Agriculture producers on the Hi-Line can open their Conservation Reserve Program acreage for emergency grazing.

Secretary of Agriculture Ann Veneman announced Wednesday that ranchers in seven Western states, including Montana, can move cattle back onto CRP land. Producers in Colorado, Kansas, Oklahoma, Texas, Utah and Wyoming are also permitted to open CRP land to grazing.

Hill County is one of 14 counties in Montana authorized for emergency grazing. Others include Blaine, Chouteau, Judith Basin and Liberty counties. Mired in four years of drought, north-central Montana has been rated as an "exceptional drought" area the first in the nation classified as such this year.

Participating cattlemen are permitted to graze CRP acreage through Aug. 31 or until the FSA state committee or local county committees say emergency grazing is no longer warranted.

The CRP program pays farmers and ranchers to not use portions of their land that are susceptible to erosion. In Hill County, the USDA's Farm Service Agency pays landowners $38 an acre a year.

"We're very grateful the USDA has done this. It will be utilized," Mike Zook, executive director of the Hill County FSA, said today. "But we've had three ranchers in here within the first hour to talk about it. It's one of those kind of issues that could be fine-tuned."

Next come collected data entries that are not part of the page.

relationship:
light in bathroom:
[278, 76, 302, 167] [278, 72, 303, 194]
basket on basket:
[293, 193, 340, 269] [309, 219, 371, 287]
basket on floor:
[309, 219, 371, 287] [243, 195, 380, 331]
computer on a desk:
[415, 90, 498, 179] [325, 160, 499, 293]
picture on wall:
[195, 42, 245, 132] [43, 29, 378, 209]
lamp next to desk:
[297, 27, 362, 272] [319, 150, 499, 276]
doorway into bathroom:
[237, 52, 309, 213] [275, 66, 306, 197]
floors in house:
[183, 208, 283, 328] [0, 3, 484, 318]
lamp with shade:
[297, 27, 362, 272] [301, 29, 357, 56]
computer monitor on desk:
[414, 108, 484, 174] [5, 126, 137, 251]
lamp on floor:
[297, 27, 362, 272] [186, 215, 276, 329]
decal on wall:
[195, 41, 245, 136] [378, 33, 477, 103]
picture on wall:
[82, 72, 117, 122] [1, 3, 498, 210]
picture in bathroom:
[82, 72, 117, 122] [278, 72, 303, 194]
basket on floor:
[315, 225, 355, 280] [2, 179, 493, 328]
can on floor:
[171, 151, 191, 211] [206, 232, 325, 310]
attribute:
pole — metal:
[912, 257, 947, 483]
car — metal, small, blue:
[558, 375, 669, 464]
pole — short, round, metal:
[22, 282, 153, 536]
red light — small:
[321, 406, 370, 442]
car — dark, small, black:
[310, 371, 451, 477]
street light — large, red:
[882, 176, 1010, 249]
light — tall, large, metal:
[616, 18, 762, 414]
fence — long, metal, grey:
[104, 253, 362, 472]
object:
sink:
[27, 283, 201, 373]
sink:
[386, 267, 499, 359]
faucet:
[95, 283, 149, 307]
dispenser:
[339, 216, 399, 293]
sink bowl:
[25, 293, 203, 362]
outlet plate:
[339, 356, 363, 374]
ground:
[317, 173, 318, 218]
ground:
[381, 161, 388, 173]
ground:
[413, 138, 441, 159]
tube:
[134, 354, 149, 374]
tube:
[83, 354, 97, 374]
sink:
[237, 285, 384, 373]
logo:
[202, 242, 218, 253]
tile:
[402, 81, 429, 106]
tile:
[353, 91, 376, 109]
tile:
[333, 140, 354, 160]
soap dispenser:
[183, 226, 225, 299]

Roger Lincoln, chairman of the Hill County FSA committee, said the committee is asking the USDA to reduce the rental payment it charges on each acre of CRP land grazed. If the payment is not lessened, he said, producers risk not making a profit.

"I call this a mixed bag. Certainly we need the CRP grass to graze because our native grasses are nonexistent," Lincoln said. "But to take cattle and put them on CRP, the government requires 25 percent of the annual payment, and its gets pretty marginal on making a profit."

Zook agreed.

"It's actually going to cost the farmer and rancher more than it has in the past from the standpoint of how much grazing they're going to get," he said.

The rancher who grazes cattle on someone else's land is responsible for the payment, plus may have to put up fencing and haul water to some of the land.

"We will support the position that we need to reduce the fee for grazing CRP. I'm not sure how successful we can be at it," Lincoln said.

"I would say the best scenario is we break even with the rate the way it is now," he added. "It seems to me that in an emergency situation we shouldn't try to jab the rancher with a high grazing fee."

In Hill County, about 300,000 acres of land is devoted to the CRP program. Nationwide, nearly 34 million acres of CRP land is spread over 400,000 farms.

Eligibility to graze CRP acreage is based on each county FSA office providing evidence that the county is suffering from at least a 40 percent loss of normal precipitation during the four most recent months.

To qualify for CRP grazing, livestock producers must receive written approval from the FSA county committee prior to grazing. They must also leave at least 25 percent of each field ungrazed.

That, Zook said, may not be difficult. Hill County ranchers, he said, have moved or sold off about two-thirds of their cattle in the last year. In addition, much of the land available for CRP grazing has not received enough water to allow grass to grow, leaving nothing for cattle to graze on.

"It's very difficult to find anybody who's maintained herds of any size in the county," Zook said. "And the cattle that are left won't have a huge impact."

During the last six months, Hill County has received less than half its normal precipitation, Zook said. In the last year, it received just over half.

"The dryness over the winter really affected growth," Zook said. "If you don't get snow, you don't get grass."